_Data_:
※ ※ ※

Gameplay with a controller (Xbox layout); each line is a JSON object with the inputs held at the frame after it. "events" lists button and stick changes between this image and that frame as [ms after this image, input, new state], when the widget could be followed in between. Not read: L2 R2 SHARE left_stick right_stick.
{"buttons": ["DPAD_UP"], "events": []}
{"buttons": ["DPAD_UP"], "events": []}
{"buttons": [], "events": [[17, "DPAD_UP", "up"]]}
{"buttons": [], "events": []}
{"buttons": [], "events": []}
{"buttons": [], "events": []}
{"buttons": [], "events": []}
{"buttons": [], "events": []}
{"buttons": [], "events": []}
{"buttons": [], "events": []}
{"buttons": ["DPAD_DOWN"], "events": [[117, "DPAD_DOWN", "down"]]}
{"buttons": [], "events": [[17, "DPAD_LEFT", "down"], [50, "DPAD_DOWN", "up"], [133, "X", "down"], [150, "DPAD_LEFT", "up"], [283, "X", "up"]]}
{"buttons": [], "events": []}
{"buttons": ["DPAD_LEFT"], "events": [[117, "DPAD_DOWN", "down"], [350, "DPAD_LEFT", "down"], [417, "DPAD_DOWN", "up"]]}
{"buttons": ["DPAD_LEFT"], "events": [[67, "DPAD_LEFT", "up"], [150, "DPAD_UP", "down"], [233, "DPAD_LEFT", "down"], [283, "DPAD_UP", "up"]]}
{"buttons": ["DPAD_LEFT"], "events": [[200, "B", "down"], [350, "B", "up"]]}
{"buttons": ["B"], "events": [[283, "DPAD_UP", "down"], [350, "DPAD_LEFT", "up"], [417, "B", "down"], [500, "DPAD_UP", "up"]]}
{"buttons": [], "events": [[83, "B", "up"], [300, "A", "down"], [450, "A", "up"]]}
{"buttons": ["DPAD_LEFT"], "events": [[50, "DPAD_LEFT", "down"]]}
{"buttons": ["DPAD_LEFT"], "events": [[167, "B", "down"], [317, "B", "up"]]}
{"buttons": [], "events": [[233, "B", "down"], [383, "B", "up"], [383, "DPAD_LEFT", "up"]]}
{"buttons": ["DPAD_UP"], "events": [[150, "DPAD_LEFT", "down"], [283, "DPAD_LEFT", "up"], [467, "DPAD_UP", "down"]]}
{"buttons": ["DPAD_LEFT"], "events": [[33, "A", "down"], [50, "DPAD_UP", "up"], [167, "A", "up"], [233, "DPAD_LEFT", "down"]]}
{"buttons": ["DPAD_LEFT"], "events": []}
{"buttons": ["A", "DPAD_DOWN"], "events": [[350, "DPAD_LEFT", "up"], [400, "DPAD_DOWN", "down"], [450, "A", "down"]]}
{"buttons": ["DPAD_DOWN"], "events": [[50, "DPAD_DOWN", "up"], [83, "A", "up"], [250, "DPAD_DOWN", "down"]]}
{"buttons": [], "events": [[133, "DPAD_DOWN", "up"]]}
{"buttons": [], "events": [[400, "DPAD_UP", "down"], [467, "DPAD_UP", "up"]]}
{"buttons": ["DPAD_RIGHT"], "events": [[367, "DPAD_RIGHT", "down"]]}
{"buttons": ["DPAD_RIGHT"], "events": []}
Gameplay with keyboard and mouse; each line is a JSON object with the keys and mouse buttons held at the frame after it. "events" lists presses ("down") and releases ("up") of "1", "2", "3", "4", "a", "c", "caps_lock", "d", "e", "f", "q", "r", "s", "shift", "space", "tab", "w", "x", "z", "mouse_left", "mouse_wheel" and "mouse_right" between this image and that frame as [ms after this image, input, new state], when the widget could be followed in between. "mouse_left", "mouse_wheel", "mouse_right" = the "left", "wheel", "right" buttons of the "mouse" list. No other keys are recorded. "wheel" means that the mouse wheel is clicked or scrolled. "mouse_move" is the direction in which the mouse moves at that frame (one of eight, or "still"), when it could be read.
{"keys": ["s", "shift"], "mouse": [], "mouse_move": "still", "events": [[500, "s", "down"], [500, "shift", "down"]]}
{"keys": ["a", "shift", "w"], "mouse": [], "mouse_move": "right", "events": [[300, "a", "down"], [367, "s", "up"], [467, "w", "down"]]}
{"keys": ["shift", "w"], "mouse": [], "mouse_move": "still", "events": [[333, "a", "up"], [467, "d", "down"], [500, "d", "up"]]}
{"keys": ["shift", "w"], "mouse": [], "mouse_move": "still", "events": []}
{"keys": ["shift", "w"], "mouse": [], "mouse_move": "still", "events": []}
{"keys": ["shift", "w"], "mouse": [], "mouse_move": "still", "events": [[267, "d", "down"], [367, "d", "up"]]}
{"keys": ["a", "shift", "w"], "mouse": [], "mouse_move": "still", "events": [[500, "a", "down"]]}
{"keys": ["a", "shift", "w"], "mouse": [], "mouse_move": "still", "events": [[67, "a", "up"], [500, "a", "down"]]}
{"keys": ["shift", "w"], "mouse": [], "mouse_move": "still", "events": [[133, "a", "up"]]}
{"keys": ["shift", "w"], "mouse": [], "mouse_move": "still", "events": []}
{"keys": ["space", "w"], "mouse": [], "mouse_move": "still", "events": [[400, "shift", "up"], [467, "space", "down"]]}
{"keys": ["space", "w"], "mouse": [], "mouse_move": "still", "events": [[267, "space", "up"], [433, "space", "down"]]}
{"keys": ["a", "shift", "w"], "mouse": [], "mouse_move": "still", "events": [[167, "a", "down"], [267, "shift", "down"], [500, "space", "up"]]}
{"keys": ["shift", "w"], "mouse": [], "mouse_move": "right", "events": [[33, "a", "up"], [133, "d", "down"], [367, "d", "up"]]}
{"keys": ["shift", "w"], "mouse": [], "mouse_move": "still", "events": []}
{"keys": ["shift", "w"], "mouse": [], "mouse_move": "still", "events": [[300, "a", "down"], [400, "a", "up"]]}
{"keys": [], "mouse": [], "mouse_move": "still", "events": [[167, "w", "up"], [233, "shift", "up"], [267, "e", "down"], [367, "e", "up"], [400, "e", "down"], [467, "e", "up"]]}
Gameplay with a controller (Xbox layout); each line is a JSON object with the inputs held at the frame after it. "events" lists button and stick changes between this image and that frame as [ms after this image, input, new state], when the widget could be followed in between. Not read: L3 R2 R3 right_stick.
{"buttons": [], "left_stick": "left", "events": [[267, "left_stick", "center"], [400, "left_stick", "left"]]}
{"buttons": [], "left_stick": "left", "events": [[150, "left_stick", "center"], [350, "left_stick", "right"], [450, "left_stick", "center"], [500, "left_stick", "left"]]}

※ ※ ※

_Exercise instructions_: Show all lines from the listing above in which "Xbox" appears.

_Exercise solution_:
Gameplay with a controller (Xbox layout); each line is a JSON object with the inputs held at the frame after it. "events" lists button and stick changes between this image and that frame as [ms after this image, input, new state], when the widget could be followed in between. Not read: L2 R2 SHARE left_stick right_stick.
Gameplay with a controller (Xbox layout); each line is a JSON object with the inputs held at the frame after it. "events" lists button and stick changes between this image and that frame as [ms after this image, input, new state], when the widget could be followed in between. Not read: L3 R2 R3 right_stick.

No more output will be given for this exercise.